[Opening Extract to read section]

Grace also suggests having kids present reports based on genetic topics in the news. "It's a good way to track vast amounts of information," she points out. She also recommends The Clone Age, a film available from Discovery Channel. Carmen recommends Andrew Niccol's film Gattaca. She suggests that before the students watch Gattaca, ask the students whether they believe that parents should have the opportunity to go to genetic counselors to correct any genetic disorders in their offspringand then ask them the same question after they see the movie. "Students can discuss the term 'designer baby,' and whether internal fertilization in humans would become a thing of the past if all parents had the option of 'designing' their baby," Carmen suggests. Their opinions may change when they see a version of this scenario in the movie. "How would this affect our society, both the rich and the poor? How would people with disabilities be treated in such a society? How are they treated today?"

[Closing Extract to read section]
[Opening Excerpted records section]

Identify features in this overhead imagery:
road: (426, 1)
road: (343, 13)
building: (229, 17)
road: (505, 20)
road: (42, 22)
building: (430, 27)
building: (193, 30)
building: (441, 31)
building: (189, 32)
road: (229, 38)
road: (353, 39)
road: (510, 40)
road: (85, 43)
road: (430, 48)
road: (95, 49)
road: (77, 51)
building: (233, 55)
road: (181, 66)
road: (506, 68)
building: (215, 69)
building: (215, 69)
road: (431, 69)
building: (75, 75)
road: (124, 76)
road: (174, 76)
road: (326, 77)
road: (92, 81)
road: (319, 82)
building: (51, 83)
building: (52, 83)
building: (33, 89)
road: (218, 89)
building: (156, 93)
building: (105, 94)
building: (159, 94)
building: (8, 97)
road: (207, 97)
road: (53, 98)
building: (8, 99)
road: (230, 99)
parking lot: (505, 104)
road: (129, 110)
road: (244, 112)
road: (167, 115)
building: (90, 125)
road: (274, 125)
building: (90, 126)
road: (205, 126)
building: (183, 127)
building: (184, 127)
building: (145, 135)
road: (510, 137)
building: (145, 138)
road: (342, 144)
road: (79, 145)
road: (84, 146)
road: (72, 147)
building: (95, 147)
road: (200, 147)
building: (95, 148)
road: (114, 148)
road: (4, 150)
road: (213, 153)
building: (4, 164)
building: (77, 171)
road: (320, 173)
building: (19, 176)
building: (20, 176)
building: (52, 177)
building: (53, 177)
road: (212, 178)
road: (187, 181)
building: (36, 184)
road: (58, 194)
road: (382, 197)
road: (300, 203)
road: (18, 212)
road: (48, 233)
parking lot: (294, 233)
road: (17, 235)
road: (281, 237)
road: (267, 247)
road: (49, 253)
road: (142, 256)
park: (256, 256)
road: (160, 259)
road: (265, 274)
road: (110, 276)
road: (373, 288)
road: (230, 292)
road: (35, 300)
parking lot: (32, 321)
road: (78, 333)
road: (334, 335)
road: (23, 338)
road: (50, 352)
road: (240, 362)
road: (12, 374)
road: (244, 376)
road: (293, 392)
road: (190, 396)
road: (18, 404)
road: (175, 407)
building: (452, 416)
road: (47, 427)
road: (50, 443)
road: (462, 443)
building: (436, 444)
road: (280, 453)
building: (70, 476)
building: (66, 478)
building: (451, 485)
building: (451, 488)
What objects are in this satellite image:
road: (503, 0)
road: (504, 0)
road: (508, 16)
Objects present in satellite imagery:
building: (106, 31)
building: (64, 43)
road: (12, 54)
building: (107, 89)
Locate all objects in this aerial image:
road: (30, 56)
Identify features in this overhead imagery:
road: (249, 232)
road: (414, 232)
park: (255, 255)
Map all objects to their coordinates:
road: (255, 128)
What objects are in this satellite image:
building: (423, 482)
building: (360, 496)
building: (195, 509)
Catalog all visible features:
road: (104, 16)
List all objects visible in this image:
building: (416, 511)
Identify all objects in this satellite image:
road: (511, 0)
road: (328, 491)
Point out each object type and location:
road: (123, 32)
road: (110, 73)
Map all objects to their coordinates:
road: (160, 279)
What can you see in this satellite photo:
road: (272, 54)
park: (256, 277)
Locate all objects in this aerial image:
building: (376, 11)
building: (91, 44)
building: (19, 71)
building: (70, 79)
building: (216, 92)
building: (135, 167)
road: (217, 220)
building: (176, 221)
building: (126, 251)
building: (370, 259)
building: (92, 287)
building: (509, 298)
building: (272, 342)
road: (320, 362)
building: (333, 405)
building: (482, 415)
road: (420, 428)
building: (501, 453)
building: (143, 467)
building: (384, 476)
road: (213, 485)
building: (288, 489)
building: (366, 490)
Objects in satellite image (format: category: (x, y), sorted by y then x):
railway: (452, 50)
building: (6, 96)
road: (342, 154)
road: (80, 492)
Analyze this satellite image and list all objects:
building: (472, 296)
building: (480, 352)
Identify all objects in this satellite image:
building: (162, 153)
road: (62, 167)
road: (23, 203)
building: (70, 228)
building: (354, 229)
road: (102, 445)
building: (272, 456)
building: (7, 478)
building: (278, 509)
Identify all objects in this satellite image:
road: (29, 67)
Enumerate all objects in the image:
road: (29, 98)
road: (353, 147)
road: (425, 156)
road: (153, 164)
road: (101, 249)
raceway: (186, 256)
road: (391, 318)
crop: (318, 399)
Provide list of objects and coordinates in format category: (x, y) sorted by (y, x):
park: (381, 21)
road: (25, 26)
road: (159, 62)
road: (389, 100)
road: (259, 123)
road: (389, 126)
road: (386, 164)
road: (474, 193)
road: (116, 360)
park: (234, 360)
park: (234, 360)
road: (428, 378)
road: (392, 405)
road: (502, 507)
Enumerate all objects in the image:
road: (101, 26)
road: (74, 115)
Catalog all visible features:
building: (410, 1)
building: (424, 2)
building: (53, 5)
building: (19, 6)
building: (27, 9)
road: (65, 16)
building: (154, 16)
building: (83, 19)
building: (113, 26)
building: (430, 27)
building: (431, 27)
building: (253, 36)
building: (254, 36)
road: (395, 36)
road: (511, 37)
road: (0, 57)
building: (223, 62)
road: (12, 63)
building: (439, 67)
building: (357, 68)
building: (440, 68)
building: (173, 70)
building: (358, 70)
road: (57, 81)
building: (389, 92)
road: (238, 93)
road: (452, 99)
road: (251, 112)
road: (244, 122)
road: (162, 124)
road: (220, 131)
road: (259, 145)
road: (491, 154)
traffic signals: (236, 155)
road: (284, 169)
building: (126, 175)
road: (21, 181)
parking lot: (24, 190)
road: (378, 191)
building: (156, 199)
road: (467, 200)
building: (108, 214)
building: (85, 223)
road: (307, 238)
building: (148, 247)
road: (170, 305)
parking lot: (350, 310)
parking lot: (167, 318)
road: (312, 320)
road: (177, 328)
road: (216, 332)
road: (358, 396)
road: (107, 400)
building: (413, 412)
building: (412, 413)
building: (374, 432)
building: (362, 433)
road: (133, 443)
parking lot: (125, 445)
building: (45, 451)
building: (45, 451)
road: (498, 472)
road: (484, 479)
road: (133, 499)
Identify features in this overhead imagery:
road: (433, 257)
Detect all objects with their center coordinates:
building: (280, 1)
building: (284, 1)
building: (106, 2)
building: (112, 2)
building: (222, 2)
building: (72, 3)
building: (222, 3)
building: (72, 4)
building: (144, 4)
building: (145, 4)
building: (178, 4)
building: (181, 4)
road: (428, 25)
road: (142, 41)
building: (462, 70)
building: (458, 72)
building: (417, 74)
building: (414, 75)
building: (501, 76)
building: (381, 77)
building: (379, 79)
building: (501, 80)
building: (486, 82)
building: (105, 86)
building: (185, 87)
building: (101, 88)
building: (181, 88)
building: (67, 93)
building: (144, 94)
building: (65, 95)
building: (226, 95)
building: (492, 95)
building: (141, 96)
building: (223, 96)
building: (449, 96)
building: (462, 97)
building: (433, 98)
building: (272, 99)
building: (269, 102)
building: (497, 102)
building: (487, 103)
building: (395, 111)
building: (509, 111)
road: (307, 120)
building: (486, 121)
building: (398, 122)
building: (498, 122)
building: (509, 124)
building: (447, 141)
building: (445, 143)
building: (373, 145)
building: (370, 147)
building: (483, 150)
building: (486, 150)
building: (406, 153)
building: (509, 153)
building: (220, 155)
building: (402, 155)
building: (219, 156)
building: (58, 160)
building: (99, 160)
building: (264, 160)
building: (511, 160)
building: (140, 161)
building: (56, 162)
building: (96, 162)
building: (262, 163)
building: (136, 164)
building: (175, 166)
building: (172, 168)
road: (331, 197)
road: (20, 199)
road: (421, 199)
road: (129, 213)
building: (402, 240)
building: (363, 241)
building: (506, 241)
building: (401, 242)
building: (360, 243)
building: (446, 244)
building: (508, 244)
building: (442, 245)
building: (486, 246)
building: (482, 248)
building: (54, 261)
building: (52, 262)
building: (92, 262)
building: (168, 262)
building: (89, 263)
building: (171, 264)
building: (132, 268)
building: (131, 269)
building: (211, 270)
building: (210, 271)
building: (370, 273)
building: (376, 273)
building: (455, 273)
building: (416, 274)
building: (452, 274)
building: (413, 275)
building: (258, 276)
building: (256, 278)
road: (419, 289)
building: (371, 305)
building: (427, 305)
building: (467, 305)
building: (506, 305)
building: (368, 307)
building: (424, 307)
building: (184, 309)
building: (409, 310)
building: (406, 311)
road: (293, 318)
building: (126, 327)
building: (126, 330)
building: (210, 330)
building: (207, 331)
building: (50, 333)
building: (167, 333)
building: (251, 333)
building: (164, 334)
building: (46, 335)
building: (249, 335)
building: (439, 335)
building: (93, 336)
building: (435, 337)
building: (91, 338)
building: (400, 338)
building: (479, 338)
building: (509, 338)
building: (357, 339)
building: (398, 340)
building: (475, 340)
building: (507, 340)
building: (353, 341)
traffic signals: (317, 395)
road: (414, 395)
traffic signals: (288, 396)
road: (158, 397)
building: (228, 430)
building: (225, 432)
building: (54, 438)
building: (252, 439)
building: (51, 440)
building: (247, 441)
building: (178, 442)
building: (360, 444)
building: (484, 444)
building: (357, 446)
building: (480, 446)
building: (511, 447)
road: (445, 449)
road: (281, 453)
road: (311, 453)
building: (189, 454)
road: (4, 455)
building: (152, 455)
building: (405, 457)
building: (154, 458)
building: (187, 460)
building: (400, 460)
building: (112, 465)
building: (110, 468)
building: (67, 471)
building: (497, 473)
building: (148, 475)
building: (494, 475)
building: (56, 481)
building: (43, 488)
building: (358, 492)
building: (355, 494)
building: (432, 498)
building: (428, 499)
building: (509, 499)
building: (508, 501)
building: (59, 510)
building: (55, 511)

[Closing Excerpted records section]

Tasks to carry out ->
a: Answer these questions about the genetics teaching passage:
(i) Which film does Grace recommend?
(ii) Who made the film Gattaca?
(iii) What term does Carmen say students can discuss?
b: What questions does Carmen ask in the quotation that closes the genetics teaching passage? List all of them.
c: Does each statement agree with the genetics teaching passage? Answer yes or no, quoting the words that decide it.
(i) Grace recommends the film Gattaca.
(ii) The Clone Age is available from Discovery Channel.
(iii) Carmen suggests putting the question to students only after they see the movie.
Nothing in the data is needed.

Answers to the problems ->
a:
(i) The Clone Age
(ii) Andrew Niccol
(iii) "designer baby"

b:
How would this affect our society, both the rich and the poor?
How would people with disabilities be treated in such a society?
How are they treated today?

c:
(i) No: "Carmen recommends Andrew Niccol's film Gattaca."
(ii) Yes: "The Clone Age, a film available from Discovery Channel"
(iii) No: "before the students watch Gattaca, ask the students"